O facto de ter sido constituído arguido só então, é “porque a investigação entende quando deve ser constituído arguido”. Relativizando o facto de ter sido sujeito à medida de coação de termo de identidade e residência (TIR), disse que é “a mais leve de todas, é um mero formalismo”. Porém, esperando que o inquérito terminasse com o despacho de arquivamento, deixou o recado: “Este processo investiga vários factos e vários agentes políticos da órbita das autarquias. […] Desde setembro, nada de novo se passou.”

Segundo o advogado, “o que está em causa é um ato do executivo camarário e não do Dr. Fernando Medina, que nem tomou parte nessa deliberação porque nem estava em Portugal”.

***

É mais um caso de justiça-espetáculo, a contento da ambição ribaltista de elementos do MP. De facto, num processo em que foram investigadas tantas pessoas e empresas, o que veio para as pantalhas foram as suspeitas de dois governantes e ex-autarcas. Mais: a partir do momento em que recaem suspeitas de ilícito criminal sobre um cidadão, deve ser constituído arguido, para se poder defender ou remeter-se ao silêncio, e ser ouvido, logo que possível. Ora, um destes cidadãos foi constituído arguido, depois de ter sido julgado na praça pública, e ouvido tarde e a instâncias suas; o outro nem sequer foi constituído arguido, muito menos ouvido.  

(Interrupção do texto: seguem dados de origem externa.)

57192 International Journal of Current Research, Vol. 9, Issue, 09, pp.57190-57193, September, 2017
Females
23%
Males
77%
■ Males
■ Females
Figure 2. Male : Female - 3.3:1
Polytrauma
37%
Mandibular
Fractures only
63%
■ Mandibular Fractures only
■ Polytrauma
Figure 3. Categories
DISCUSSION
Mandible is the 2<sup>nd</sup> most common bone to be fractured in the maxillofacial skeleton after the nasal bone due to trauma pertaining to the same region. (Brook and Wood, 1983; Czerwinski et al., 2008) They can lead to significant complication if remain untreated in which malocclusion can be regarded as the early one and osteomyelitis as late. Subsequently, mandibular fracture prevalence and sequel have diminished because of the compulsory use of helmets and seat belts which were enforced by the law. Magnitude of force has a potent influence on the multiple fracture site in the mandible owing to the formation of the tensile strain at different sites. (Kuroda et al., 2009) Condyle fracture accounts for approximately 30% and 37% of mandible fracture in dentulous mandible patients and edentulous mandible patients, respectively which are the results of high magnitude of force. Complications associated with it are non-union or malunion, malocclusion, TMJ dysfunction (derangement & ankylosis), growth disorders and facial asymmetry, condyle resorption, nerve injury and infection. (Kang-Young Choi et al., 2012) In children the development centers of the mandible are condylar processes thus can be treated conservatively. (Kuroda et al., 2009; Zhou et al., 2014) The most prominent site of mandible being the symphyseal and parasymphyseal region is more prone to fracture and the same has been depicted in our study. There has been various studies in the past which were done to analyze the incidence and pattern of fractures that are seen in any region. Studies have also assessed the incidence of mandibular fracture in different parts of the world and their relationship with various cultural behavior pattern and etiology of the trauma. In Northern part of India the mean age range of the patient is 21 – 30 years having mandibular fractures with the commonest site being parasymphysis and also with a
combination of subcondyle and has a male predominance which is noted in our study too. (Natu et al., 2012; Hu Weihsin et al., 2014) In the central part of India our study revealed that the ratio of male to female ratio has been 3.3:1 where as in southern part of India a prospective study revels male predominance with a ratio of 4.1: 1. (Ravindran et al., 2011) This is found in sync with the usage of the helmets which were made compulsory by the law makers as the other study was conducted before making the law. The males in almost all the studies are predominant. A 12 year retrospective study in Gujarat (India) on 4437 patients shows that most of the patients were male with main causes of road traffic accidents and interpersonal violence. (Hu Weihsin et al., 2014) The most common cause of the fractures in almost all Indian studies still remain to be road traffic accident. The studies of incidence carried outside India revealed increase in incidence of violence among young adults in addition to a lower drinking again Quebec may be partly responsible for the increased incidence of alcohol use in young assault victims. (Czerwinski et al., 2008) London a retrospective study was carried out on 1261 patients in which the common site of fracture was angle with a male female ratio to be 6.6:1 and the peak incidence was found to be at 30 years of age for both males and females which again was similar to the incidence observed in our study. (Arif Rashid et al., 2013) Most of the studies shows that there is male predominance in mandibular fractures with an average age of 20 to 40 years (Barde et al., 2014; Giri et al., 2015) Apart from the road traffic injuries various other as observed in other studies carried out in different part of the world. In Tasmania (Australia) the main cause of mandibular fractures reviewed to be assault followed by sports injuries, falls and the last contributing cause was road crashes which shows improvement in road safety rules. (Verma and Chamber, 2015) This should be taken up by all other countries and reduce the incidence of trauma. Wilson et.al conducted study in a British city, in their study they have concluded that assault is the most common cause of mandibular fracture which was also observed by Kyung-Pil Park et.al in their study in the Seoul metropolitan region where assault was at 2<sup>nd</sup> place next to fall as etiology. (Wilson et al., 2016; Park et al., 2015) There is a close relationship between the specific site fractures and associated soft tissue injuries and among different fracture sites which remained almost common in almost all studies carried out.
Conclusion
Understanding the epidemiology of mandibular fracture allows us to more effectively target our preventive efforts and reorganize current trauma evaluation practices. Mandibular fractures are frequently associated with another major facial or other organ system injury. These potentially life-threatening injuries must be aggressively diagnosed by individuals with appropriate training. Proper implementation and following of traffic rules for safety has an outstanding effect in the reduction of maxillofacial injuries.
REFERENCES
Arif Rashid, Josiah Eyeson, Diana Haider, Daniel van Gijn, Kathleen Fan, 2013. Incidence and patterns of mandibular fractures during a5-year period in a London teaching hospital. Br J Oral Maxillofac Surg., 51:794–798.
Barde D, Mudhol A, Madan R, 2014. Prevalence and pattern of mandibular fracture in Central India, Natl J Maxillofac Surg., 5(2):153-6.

Depois, o MP não é promotor nem juiz da moralidade, pelo que é de questionar porque, tendo deixado cair a indiciação de crimes de Fernando Medina, mantém, no despacho de acusação, o segmento discursivo que atribui ao ex-presidente da CML comportamentos que “atropelam as normas que enquadram o exercício das funções públicas”. Ora, não havendo provas de ilícito criminal, de ilícito administrativo (cujo escrutínio cabe à justiça administrativa) ou de dano civil (cujo escrutínio cabe ao juízo cível), imputa-se ao cidadão o quê? É caso para dizer que o MP tem mau perder e tem dificuldade em renunciar à conduta persecutória, sacrificando o bom nome e o sucesso profissional e social de alguns cidadãos. E, por fim, estala a castanha na boca!